M. Garcia siégeait jusqu'à vendredi dernier au conseil d'administration de la Caisse de dépôt. Il a remis sa démission après avoir appris la veille par la ministre des Finances, Monique Jérôme-Forget, que son mandat de cinq ans à titre d'administrateur ne serait pas renouvelé.
Claude Garcia agissait également comme président du comité de vérification des états financiers de la Caisse. Lors de son mandat, il dit avoir été tenu dans l'ignorance sur les investissements de la Caisse dans les satanés papiers commerciaux.
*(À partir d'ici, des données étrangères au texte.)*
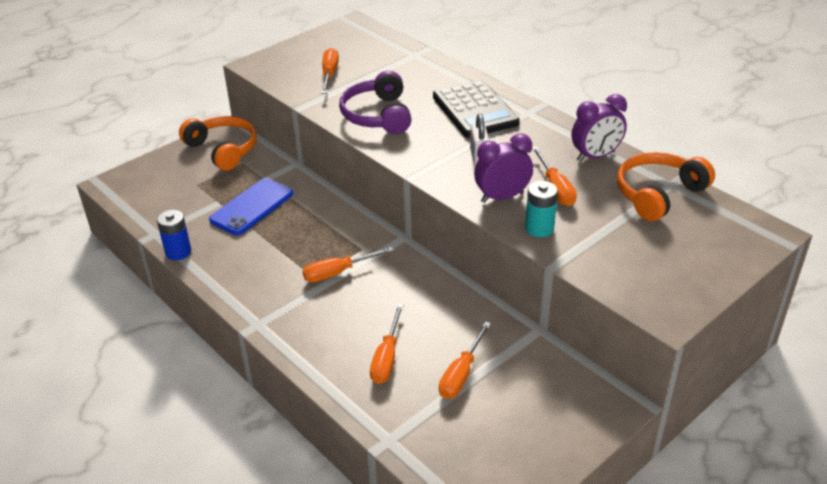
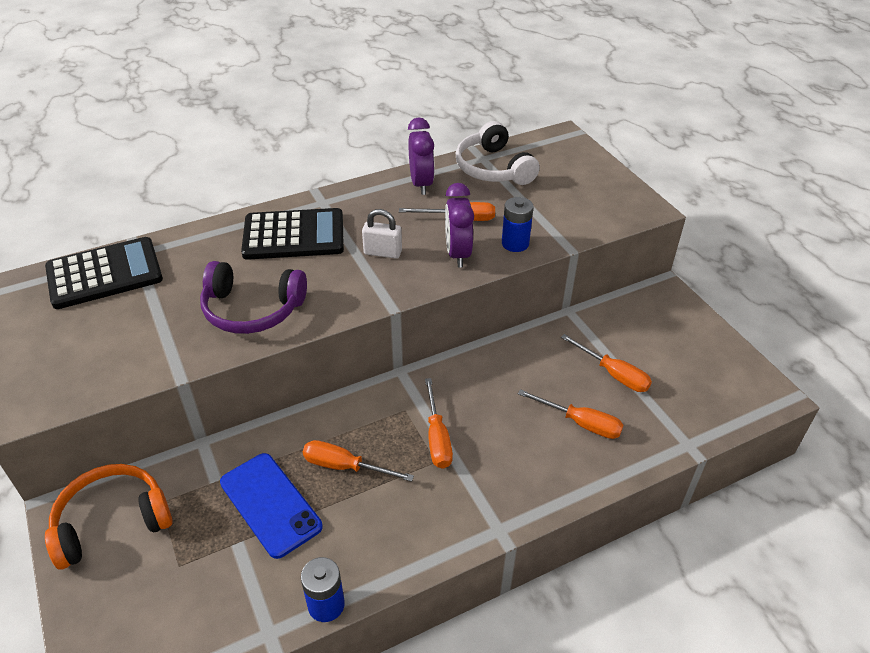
camera: 75 degrees left, 5 degrees up
(329, 74) = (121, 334): orange screwdriver -> orange screwdriver (345, 466)
(385, 50) = (104, 274): none -> black calculator
(539, 228) = (515, 243): turquoise battery -> blue battery
(658, 194) = (493, 168): orange headphones -> white headphones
«À chaque rencontre du comité de vérification, nous recevions un rapport de la direction sur la concentration du risque et un autre sur les investissements dans les marchés monétaires. Nous pouvions voir alors le total des sommes investies. Mais jamais nous avons vu apparaître une série de placements définis par catégories, ni encore par émetteurs. Rien sur les PCAA», a-t-il souligné.
Comme un TGV
L'ex-président de la Standard Life confirme ainsi les dires de la présidente de la CSN, Claudette Carbonneau, qui a avoué mercredi n'avoir rien vu passer des PCAA alors qu'elle siégeait au conseil d'administration de la Caisse.
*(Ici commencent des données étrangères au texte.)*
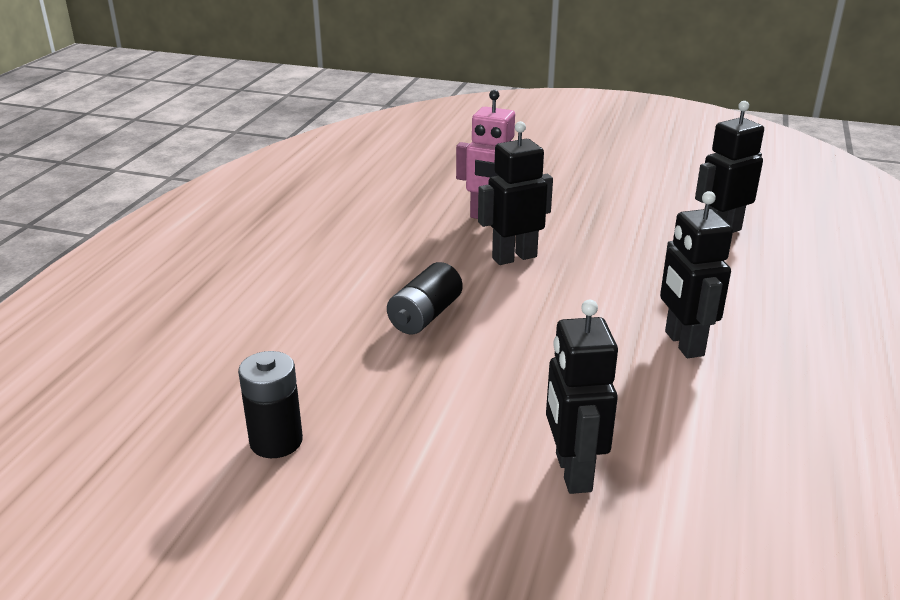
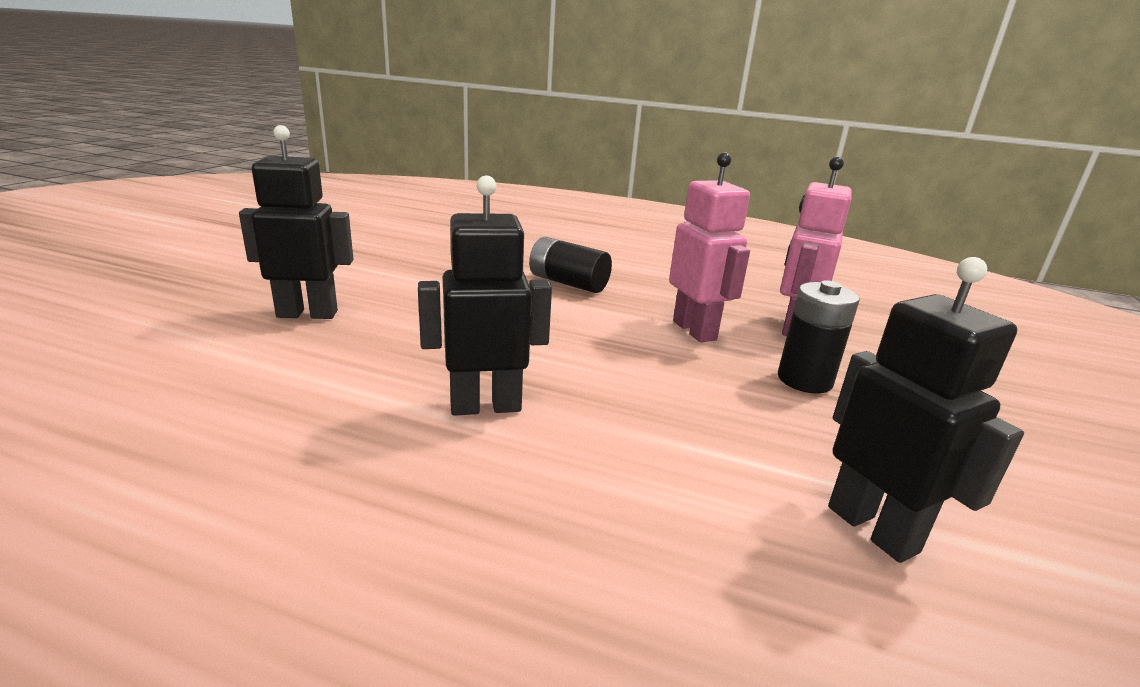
camera: 90 degrees right, 5 degrees down
(276, 441) = (418, 237): black battery -> black battery (804, 380)
(514, 257) = (695, 330): black robot -> pink robot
«Lorsque nous avons appris que la Caisse avait des placements dans les PCAA, c'est comme si nous avions été frappés par un TGV. Nous étions alors au mois d'août 2007. On ne le savait pas», a dit M. Garcia.
Le financier dit d'ailleurs ne rien comprendre à ce type de produits financiers. «Je peux vous dire que je gère mes placements depuis 20?ans et n'ai jamais acheté de papier commercial pour moi-même, alors...»
Claude Garcia espère que la lumière sera faite sur la pire glissade financière de la Caisse afin de ne pas répéter les erreurs du passé.
«On se demande pourquoi on ne l'a pas su. J'aurais aimé savoir pourquoi la Caisse a tant acheté de ces produits? Qui a été le vendeur? On sait toutefois que ce sont les gestionnaires du secteur de revenu fixe qui ont fait les achats.»
M. Garcia signale que les rencontres du comité de vérification n'étaient jamais prises à la légère. «Certaines réunions pouvaient durer plus de cinq heures. On travaillait avec les chiffres que l'on avait.»
Au passage, Claude Garcia dit se poser un tas de questions depuis deux ans, notamment sur le rôle du vérificateur général du Québec qui n'a, lui aussi, rien vu passer des PCAA. «Il ne l'a pas vu et nous, au conseil, on se fiait beaucoup sur son travail.»
Rappelons qu'au cours des prochaines semaines, de nouveaux membres feront leur entrée au sein du c.a. de la Caisse de dépôt.
Actuellement, le conseil de la Caisse compte 12 sièges occupés sur une possibilité maximale de 15. Les mandats d'au moins la moitié des administrateurs en place sont arrivés à échéance.